In a Japanese noninferiority phase III trial (EMERALD) reported in the Journal of Clinical Oncology, Yamashita et al found that the addition of eribulin to trastuzumab/pertuzumab (HP) was noninferior in progression-free survival vs the addition of a taxane to HP in the first-line treatment of patients with HER2-positive, locally advanced or metastatic breast cancer.
Study Details
In the multicenter, open-label, noninferiority trial, 446 patients were randomly assigned between August 2017 and June 2021 to receive HP with either eribulin (n = 224) or a taxane (n = 222; docetaxel = 186, paclitaxel = 36). Treatment consisted of HP on day 1 of 21-day cycles with eribulin at 1.4 mg/m2 once daily on days 1 and 8 or taxane treatment with docetaxel at 75 mg/m2 on day 1 or paclitaxel at 80 mg/m2 once daily on days 1, 8, and 15. The primary endpoint was progression-free survival with a noninferiority hazard ratio (HR) margin of 1.33 for the eribulin group vs the taxane group.
Key Findings
Median follow-up was 35.7 months (range = 0.3–66.5 months). Median progression-free survival was 14.0 months (95% confidence interval [CI] = 11.7–16.2 months) in the eribulin group vs 12.9 months (95% CI = 10.8–15.6 months) in the taxane group (HR = 0.95, 95% CI = 0.76–1.19), confirming noninferiority of the HP plus eribulin regimen.

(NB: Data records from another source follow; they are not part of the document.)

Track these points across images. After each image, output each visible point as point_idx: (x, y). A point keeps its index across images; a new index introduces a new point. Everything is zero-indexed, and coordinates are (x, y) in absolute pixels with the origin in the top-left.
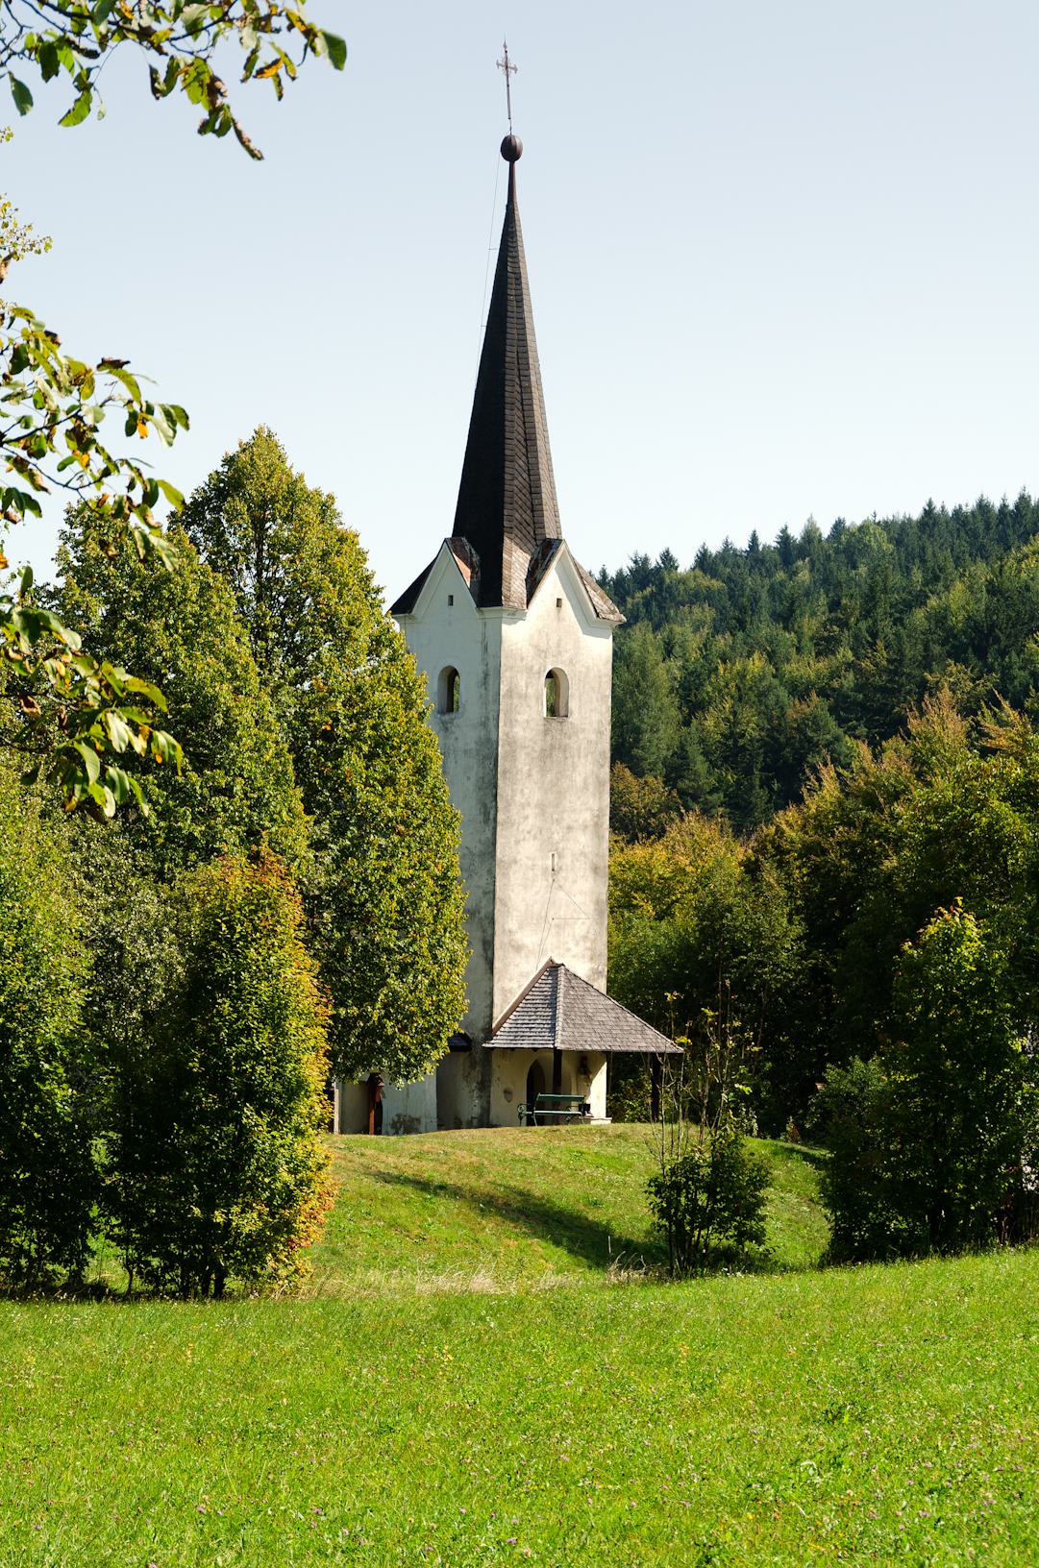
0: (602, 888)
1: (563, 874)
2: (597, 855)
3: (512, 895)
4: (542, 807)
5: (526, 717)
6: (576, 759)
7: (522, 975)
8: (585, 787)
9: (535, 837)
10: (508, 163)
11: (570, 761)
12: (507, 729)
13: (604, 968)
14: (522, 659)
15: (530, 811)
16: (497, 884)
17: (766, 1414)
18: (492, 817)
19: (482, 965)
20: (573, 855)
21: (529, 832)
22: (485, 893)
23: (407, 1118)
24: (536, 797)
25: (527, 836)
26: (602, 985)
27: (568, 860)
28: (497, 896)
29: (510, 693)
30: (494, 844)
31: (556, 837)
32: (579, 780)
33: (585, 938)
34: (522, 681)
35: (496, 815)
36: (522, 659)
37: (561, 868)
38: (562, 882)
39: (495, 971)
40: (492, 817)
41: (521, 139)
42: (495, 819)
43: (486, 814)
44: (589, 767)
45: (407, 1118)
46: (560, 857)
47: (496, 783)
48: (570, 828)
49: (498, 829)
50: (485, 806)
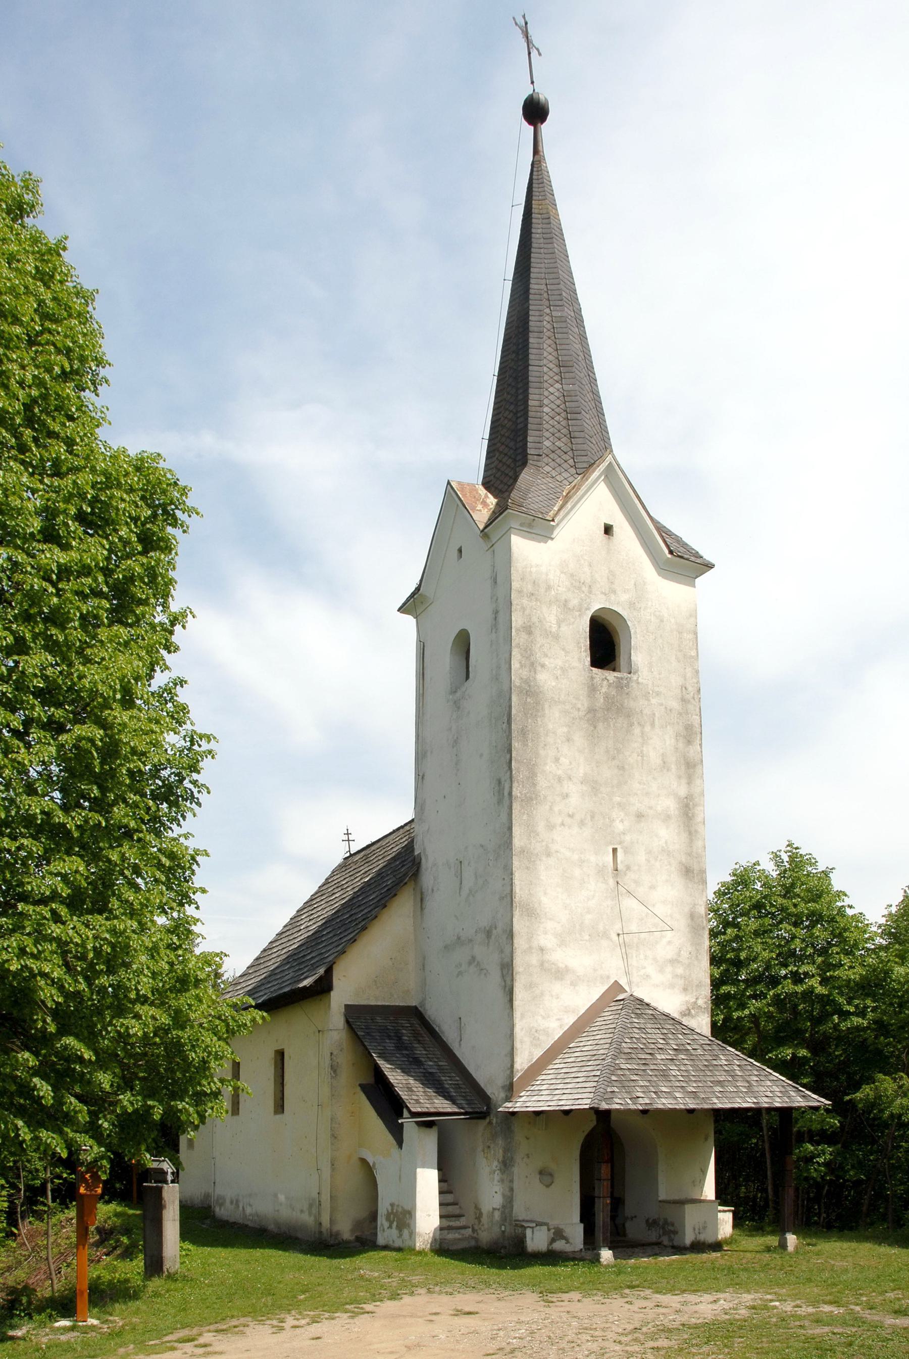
0: (708, 958)
1: (631, 875)
2: (689, 854)
3: (544, 900)
4: (593, 786)
5: (559, 663)
6: (648, 728)
7: (567, 1010)
8: (665, 766)
9: (582, 823)
10: (532, 128)
11: (637, 730)
12: (525, 673)
13: (705, 993)
14: (549, 588)
15: (573, 789)
16: (516, 882)
17: (55, 610)
18: (506, 793)
19: (508, 1006)
20: (649, 852)
21: (571, 816)
22: (502, 899)
23: (400, 1210)
24: (582, 769)
25: (568, 821)
26: (702, 1023)
27: (641, 857)
28: (516, 899)
29: (528, 630)
30: (510, 828)
31: (619, 827)
32: (654, 757)
33: (673, 962)
34: (551, 616)
35: (511, 787)
36: (549, 588)
37: (628, 868)
38: (632, 887)
39: (516, 1003)
40: (506, 793)
41: (545, 93)
42: (510, 794)
43: (500, 792)
44: (670, 741)
45: (400, 1210)
46: (626, 851)
47: (510, 745)
48: (640, 816)
49: (515, 806)
50: (499, 782)
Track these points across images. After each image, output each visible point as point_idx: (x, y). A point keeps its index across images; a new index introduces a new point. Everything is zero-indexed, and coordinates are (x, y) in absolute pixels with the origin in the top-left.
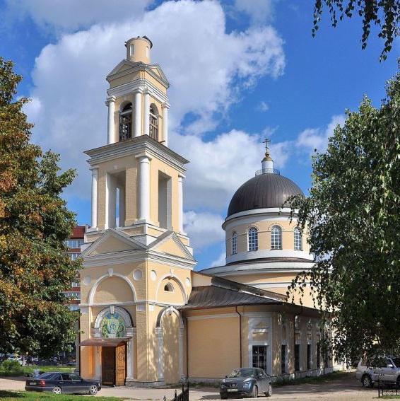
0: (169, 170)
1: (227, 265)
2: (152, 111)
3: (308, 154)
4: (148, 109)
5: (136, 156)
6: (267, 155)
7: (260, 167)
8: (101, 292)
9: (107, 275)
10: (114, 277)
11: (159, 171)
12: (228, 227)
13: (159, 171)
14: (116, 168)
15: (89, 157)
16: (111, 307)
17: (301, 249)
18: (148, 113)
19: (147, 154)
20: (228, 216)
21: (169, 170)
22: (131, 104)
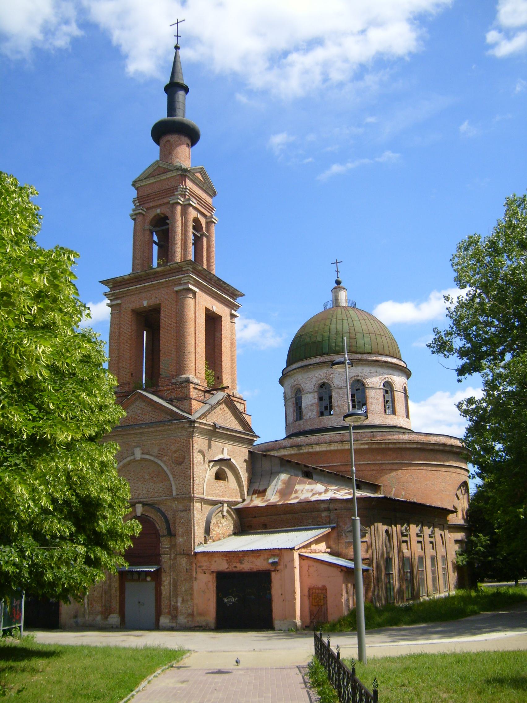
0: (218, 308)
1: (288, 437)
2: (194, 228)
3: (502, 513)
4: (191, 224)
5: (176, 289)
6: (338, 283)
7: (329, 297)
8: (245, 464)
9: (132, 457)
10: (143, 459)
11: (206, 307)
12: (289, 382)
13: (206, 307)
14: (145, 304)
15: (107, 289)
16: (137, 505)
17: (394, 413)
18: (191, 230)
19: (191, 287)
20: (288, 366)
21: (218, 308)
22: (166, 218)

Median overall survival was not reached in the eribulin group vs 65.3 months in the taxane group (HR = 1.09, 95% CI = 0.76–1.58). Objective response rate was 76.8% vs 75.2%.
Treatment-related grade ≥ 3 adverse events occurred in 58.9% of the eribulin group vs 59.2% of the taxane group. The most common adverse events included neutropenia (33.9%), peripheral sensory neuropathy (9.8%), and febrile neutropenia (4.5%) in the eribulin group and neutropenia (20.6%), febrile neutropenia (8.7%), diarrhea (6.9%), and edema (6.9%) in the taxane group.
The investigators concluded: “The results suggested that eribulin [plus] HP is an option for first-line treatment of locally advanced/metastatic HER2-[positive breast cancer].”
Toshinari Yamashita, MD, PhD, of the Department of Breast Surgery and Oncology, Kanagawa Cancer Center, is the corresponding author of the Journal of Clinical Oncology article.
Disclosure: The study was supported by the Japan Breast Cancer Research Group and Eisai Co, Ltd. For full disclosures of the study authors, visit ascopubs.org.